Brasil. A quadrilha no Governo e a dos cúmplices [Vídeo]

Cunha quer entregar o jogo de Temer e PMDB

Patricia Faermann

Ainda na estratégia de mostrar aos investigadores de que se ele é acusado de comandar esquemas de corrupção nos crimes da Operação Lava Jato, o atual presidente Michel Temer também deverá responder à Justiça, Eduardo Cunha (PMDB) enviou outras e novas perguntas a Temer, o intimando como testemunha, agora na Justiça de Brasília.

O ex-presidente da Câmara e ex-deputado federal pelo PMDB é investigado em várias frentes da Lava Jato. Se em Curitiba, Cunha foi preso por Sérgio Moro pelo esquema de desvios da Petrobras, em Brasília a ação é sobre desvios do FI-FGTS, um desdobramento da primeira.

Assim como o fez no caso sob comando de Moro, no Paraná, Cunha enviou 19 perguntas a Temer, após o intimar como testemunha de seu processo. Em uma delas, chega a perguntar ao presidente da República se ele tem ciência da «vantagem indevida» oferecida ao ministro Moreira Franco.

 De uma só vez, arrolou Temer e Moreira Franco, como pressão política e estratégia de defesa de que, se ele for condenado, dá sinais de que abrirá o jogo do PMDB e levará consigo os caciques do partido.

«Vossa Excelência fez alguma reunião para tratar de pedidos para financiamento com o FI-FGTS junto com Moreira Franco e André de Souza?», questionou Cunha e em seguida: «Vossa Excelência conhece Benedito Júnior e Léo Pinheiro? Participou de alguma reunião com eles e Moreira Franco para doação de campanha? Se a resposta for positiva, estava vinculada a alguma liberação do FI-FGTS?».

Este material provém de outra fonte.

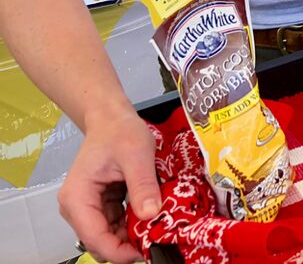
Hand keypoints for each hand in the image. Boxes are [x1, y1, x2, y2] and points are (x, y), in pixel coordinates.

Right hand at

 «Tem conhecimento de oferecimento de alguma vantagem indevida, seja a Érica ou a Moreira Franco, seja posteriormente, para liberação de financiamento do FI/FGTS?», perguntou novamente Cunha a Michel Temer.

De acordo com o que foi antecipado pelo GGN, o ex-deputado confirma que a sua intenção com o envio de perguntas é tentar se salvar das investigações e acusações, das quais agora é mira quase que isoladamente.

Michel Temer foi presidente do PMDB de 2001 até 2016. A acusação que tramita na Justiça de Brasília expõe supostas propinas recebidas por Eduardo Cunha em diversos contratos, envolvendo o Fundo FGTS. Com este contexto, o ex-parlamentar dispara:

 «A denúncia trata da suspeita do recebimento de vantagens providas do consórcio Porto Maravilha (Odebrecht, OAS e Carioca), Hazdec, Aquapolo e Odebrecht Ambiental, Saneatins, Eldorado Participações, Lamsa, Brado, Moura Debeux, BR Vias. Vossa Excelência tem conhecimento, como presidente do PMDB até 2016, se essas empresas fizeram doações a campanhas do PMDB. Se sim, de que forma?».

Apesar de arrolar os caciques Moreira Franco e o próprio presidente da República nos questionamentos, o ex-deputado até o momento não confirma uma mudança de postura de aceitar acordos de delação premiada com os investigadores.

 Ainda neste revés, a estratégia do ex-presidente da Câmara também é barrada pelo próprio juiz original da Lava Jato na primeira instância, Sérgio Moro. Nesta segunda (13), em despacho que negava a liberdade da prisão a Cunha, o magistrado de Curitiba chegou a defender o atual presidente Michel Temer como suposta vítima de «reprovável tentativa de intimidação».

 No documento, Moro acusou que o envio das perguntas «tinham, em cognição sumária, por motivo óbvio constranger o Exmo. Sr. Presidente da República e provavelmente buscavam com isso provocar alguma espécie de intervenção indevida da parte dele em favor do preso».

 Se seguir a linha preconizada por Sérgio Moro, a Justiça de Brasília também barrará o envio das perguntas a Michel Temer na defesa de Eduardo Cunha. Não restará ao parlamentar outra saída, para manter essas supostas acusações contra outros caciques do PMDB, que não a delação premiada.